We also found that the output of the pose estimation model can differentiate between normal and CS GMs using cosine similarity to represent limbs’ angular position and autocorrelation as a measure of repetitive movement. On average, infants with CS GMs had a higher autocorrelation level at every lag factor as opposed to those with normal GMs, indicating increased proportion of repetitive movement patterns. This was only apparent in the lower limbs (hip and knee joints) and maybe due in part to the higher degree of freedom that upper limbs have compared to the lower limbs. To ameliorate this finding, future models will include other measures that may capture high-risk movements, especially those of the upper extremity (i.e. velocity). Finally, the lack of observed difference in the upper extremities could be related to the positioning of the camera and the use of 2D videos obtained as part of clinical care. More advanced video technology may capture additional differences in movement patterns.

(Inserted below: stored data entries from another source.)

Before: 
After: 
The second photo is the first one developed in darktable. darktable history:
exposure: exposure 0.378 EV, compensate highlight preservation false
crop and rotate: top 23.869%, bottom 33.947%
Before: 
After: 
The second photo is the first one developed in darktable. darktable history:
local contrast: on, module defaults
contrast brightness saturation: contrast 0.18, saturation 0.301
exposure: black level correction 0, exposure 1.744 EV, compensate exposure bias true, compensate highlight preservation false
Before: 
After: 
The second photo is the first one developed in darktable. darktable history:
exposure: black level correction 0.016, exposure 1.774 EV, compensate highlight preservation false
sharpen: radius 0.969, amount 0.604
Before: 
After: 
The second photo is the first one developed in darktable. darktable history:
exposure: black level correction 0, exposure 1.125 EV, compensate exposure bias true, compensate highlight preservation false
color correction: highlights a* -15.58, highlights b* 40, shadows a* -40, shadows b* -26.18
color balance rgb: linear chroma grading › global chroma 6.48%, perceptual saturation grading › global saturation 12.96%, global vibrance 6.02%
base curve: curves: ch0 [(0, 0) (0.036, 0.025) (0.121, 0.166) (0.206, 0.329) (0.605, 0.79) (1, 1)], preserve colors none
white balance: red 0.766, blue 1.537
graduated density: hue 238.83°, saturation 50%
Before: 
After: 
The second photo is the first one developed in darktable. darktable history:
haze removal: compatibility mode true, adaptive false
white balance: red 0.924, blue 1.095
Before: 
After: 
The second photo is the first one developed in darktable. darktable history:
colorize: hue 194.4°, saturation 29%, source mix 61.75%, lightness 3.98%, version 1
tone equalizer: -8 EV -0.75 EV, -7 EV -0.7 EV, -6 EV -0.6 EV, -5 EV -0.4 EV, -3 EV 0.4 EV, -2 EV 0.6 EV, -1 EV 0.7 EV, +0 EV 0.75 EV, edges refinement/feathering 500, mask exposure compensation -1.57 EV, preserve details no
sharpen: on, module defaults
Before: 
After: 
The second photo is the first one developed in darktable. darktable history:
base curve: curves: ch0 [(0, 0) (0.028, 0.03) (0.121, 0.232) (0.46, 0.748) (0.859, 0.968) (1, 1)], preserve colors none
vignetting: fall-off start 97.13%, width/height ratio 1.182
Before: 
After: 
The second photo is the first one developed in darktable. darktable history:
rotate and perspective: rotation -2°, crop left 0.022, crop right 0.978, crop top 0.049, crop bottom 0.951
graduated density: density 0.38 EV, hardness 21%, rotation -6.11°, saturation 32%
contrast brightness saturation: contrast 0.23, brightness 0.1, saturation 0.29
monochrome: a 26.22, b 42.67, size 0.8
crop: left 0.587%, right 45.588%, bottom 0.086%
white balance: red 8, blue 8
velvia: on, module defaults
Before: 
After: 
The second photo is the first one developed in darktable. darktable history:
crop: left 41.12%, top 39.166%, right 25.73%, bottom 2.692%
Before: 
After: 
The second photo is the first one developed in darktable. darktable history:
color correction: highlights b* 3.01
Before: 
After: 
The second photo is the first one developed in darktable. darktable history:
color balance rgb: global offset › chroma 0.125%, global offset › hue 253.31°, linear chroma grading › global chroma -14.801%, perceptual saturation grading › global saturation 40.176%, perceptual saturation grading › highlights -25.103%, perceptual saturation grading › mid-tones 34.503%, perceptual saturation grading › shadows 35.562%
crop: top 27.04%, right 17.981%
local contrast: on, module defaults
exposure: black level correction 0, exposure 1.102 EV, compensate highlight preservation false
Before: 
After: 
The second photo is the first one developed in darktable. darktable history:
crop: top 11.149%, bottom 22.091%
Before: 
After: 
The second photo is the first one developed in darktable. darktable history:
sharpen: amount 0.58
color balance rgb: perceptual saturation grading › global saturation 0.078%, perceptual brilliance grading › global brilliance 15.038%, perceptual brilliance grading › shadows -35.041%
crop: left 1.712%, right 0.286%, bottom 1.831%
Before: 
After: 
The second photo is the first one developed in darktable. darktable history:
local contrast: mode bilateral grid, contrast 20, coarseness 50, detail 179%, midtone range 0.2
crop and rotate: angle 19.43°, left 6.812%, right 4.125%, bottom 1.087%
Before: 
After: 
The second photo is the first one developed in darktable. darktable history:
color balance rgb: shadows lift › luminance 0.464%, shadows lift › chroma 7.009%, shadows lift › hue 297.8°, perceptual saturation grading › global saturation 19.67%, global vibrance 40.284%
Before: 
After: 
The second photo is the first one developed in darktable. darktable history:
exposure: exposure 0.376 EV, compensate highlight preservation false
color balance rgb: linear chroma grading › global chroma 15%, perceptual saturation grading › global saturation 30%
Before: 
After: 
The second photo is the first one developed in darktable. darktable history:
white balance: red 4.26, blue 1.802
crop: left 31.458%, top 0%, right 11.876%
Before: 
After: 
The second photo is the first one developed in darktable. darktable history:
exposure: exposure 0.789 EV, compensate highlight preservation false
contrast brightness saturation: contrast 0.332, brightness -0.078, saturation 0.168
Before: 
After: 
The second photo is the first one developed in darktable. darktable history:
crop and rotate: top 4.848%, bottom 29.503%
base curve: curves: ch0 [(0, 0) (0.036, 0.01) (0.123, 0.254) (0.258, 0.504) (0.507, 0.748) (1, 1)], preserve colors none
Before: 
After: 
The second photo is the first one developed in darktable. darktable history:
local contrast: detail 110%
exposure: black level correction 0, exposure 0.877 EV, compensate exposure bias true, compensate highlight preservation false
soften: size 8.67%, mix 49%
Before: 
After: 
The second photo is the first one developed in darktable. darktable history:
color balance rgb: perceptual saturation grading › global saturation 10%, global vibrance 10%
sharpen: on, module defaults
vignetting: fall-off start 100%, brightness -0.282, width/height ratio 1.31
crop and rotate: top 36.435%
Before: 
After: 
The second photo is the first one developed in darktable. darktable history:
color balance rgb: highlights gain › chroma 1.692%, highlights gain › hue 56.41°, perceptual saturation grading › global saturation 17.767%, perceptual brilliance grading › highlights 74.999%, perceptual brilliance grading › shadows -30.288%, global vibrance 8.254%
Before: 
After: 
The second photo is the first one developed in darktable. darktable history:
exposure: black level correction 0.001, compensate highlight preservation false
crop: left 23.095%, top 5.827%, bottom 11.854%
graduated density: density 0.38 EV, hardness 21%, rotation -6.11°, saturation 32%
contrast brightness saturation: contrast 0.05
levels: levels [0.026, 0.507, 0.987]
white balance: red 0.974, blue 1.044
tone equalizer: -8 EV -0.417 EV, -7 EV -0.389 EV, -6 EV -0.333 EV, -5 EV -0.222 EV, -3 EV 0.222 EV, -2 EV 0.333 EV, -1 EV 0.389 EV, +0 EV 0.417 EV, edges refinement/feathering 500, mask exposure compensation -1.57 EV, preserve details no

There are several limitations to this pilot study. We used a convenience sample of archival GMA videos that were obtained as part of clinical care and not as part of a prospective research protocol. While our institution was an early adopter of the GMA in the NICU and we developed a standardized process for obtaining these videos as part of clinical care, not all videos were optimized and could be used for this study, thus resulting in a limited number of normal and CS videos. Additionally, while poor repertoire is the most frequent GMA pattern in preterm infants, they were intentionally excluded from this phase of the model development 5. Future work, incorporating additional vision-based features, will focus on developing a model able to differentiate all writhing GMs, including poor repertroire movements. Our results, based on a single feature (autocorrelation) support the feasibility of such an approach and we plan to develop and test a more robust and complex movement model that includes signals beyond autocorrelation measures and is based on a larger set of videos. Once our data set is expanded, we will be able to optimize the pose estimation model hyper parameters using a validation dataset. Furthermore, we will need to determine the accuracy of this movement model in classifying GMs into three CP risk categories: low (normal GMs), medium (poor repertoire GMs) and high (CS GMs). This classification can then be used to tailor post-discharge follow up recommendations. Finally, validation in videos obtained prospectively, at pre-established gestational ages and varied levels of risk is needed.

Conclusions

Machine learning techniques are a promising avenue to visualize and objectively analyze infants’ GMs in the writhing stage. A pose-estimation models trained on NICU images can accurately infer infant poses, widening the application of automated GMs video analysis to younger ages. Further, a model built on a single movement feature (autocorrelation) can distinguish CS GMs from normal GMs, supporting further model development in order to classify all writhing GMs patterns. If successful, this approach would provide a one-step visual assessment of GMs and could represent a low-cost method to rapidly screen neonates for CP risk prior to hospital discharge. This is optimal to individualize and optimize follow-up needs as well as therapy recommendations. Importantly, this approach would decrease inequities and allow for infants not born in centers where the GMA is performed routinely to benefit from this assessment. Additionally, this objective tool may be helpful to allow for risk stratification for future interventions based on assigned risk. Future work will focus on improving the current prototype by adding additional vision-based features as well as prospectively validate the model’s accuracy against the state-of-the-art clinical diagnosis.